Job Title: Dev Ops Engineer
Reports to: Director of Systems
Classification: Staff, Full-Time
Date: February 2017
Purpose of the job:
As a member of the Technology team, the Dev Ops Engineer is responsible for ensuring the smooth operation and stability of Linux-based servers and workstations, applications, and services in a heterogeneous CentOS, Windows 7/10, and OSX environment. Working in concert with the software and pipeline departments the Dev Ops Engineer will support a 24/7 facility with 700+ workstations and servers and a large scale render farm accessing Netapp NAS storage across multiple data centers in a WAN environment for a leading Visual Effects Studio.

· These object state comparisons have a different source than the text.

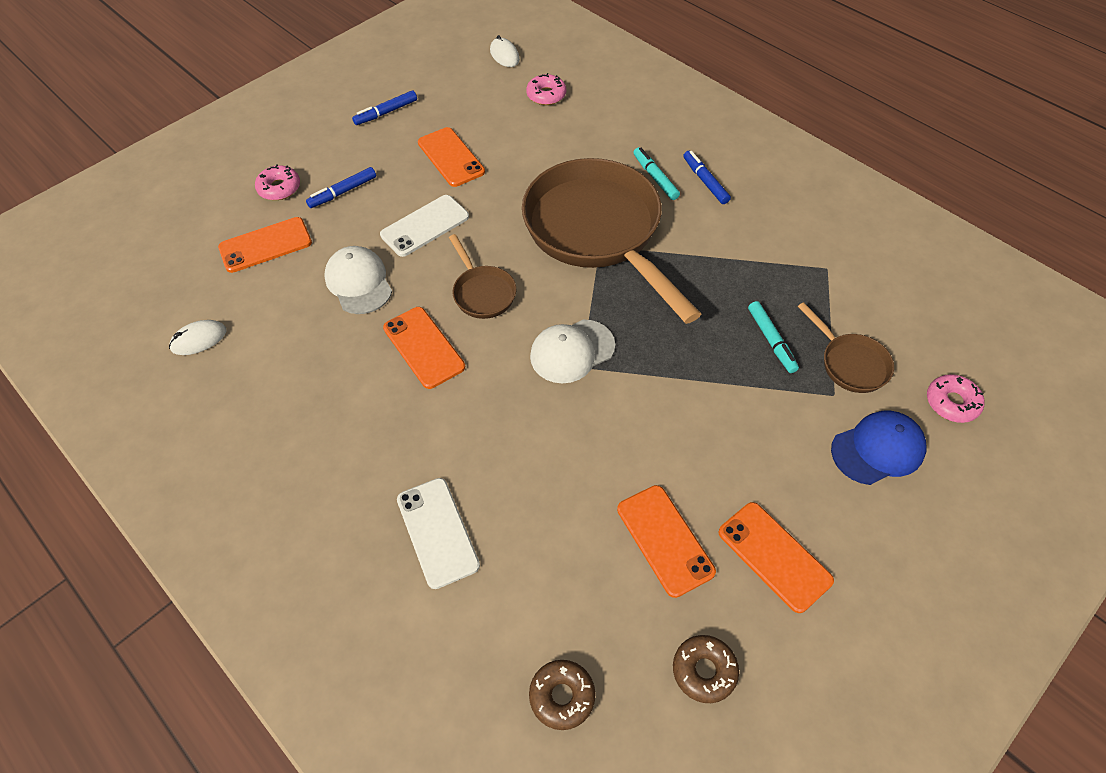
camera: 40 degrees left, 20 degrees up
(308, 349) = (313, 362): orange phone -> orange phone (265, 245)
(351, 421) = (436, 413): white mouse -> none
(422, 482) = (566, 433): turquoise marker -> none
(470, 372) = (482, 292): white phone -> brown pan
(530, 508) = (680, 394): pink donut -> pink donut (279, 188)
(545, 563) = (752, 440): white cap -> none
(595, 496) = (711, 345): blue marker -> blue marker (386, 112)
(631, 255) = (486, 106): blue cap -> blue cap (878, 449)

- Implement systems that are highly available, scalable, and self-healing
- Liaise with software and pipeline departments to test and implement new initiatives
- Test and modify systems and services to ensure that they operate reliably
- Implement and manage continuous delivery systems and methodologies
- Understand, implement, and automate security controls and governance processes for compliance
- Define and deploy central monitoring, metrics, and logging systems for servers and render nodes
- Design, manage, and maintain tools to automate operational processes
- Create, update and deploy workstation, render node and server OS images
- Create and implement test plans and deployments for major OS version release upgrades
- Maintain and deploy operating system patches and updates
- Troubleshoot, and optimize Linux servers and installed software
- Validate patches, applications, and new software version releases against existing systems
- Maintain and modify scripts and programs to support business processes.
- Document system installations, configurations, policies and procedures.
- Create and update documentation, including maintenance logs and end user training / onboarding
- Perform upgrades and version management of 3rd party applications
- Manage and administer Aspera transfer servers and services
- Manage and administer Confluence documentation system
Education and/or Experience Required:
- Bachelor of Science (4-year) degree in a technical major or equivalent experience required.
- Must be an enthusiastic self starter who works well in a team environment.
- Ability to multitask while managing and prioritizing multiple projects.
- Excellent verbal and written communication.
- Strong interpersonal skills required.
- Ability to quickly assess complex problems and make critical decisions to resolve them.
- Experience with Security Control Audit requirements, file system security
- Experience using LDAP integration with AD in a heterogeneous Windows/Linux environment
- Experience using Puppet, Chef, Vagrant, Ansible for configuration management
- Nagios, ganglia, LogStash, Elastic Search experience
- Familiarity installing and maintain Postgres/Mysql
- Juniper and Brocade management experience
- Experience managing large scale render farms (thousands of nodes) including rapid image deployments, monitoring, and HP ILO / IPMI management
- Experience managing and configuring workstations to be accessed via zero client technologies
- Experience with VMWARE Hypervisors and ESX and Docker deployments
- Familiarity with version control systems: Git, SVN, CVS, and Perforce:
- Programming in Python, PHP, Perl, C++
- Experience in a VFX production environment preferred.
- Occasional after hours and weekend work should be expected in this role to facilitate systems maintenance
Working Conditions and Environment/Physical Demands:
- Office working environment.
- Hours for this position are based on normal working hours but will require extra hours pending production needs.
The above statements are intended to describe the general nature and level of the work being performed by people assigned to this work. This is not an exhaustive list of all duties and responsibilities associated with it. Digital Domain 3.0, Inc management reserves the right to amend and change responsibilities to meet business and organizational needs.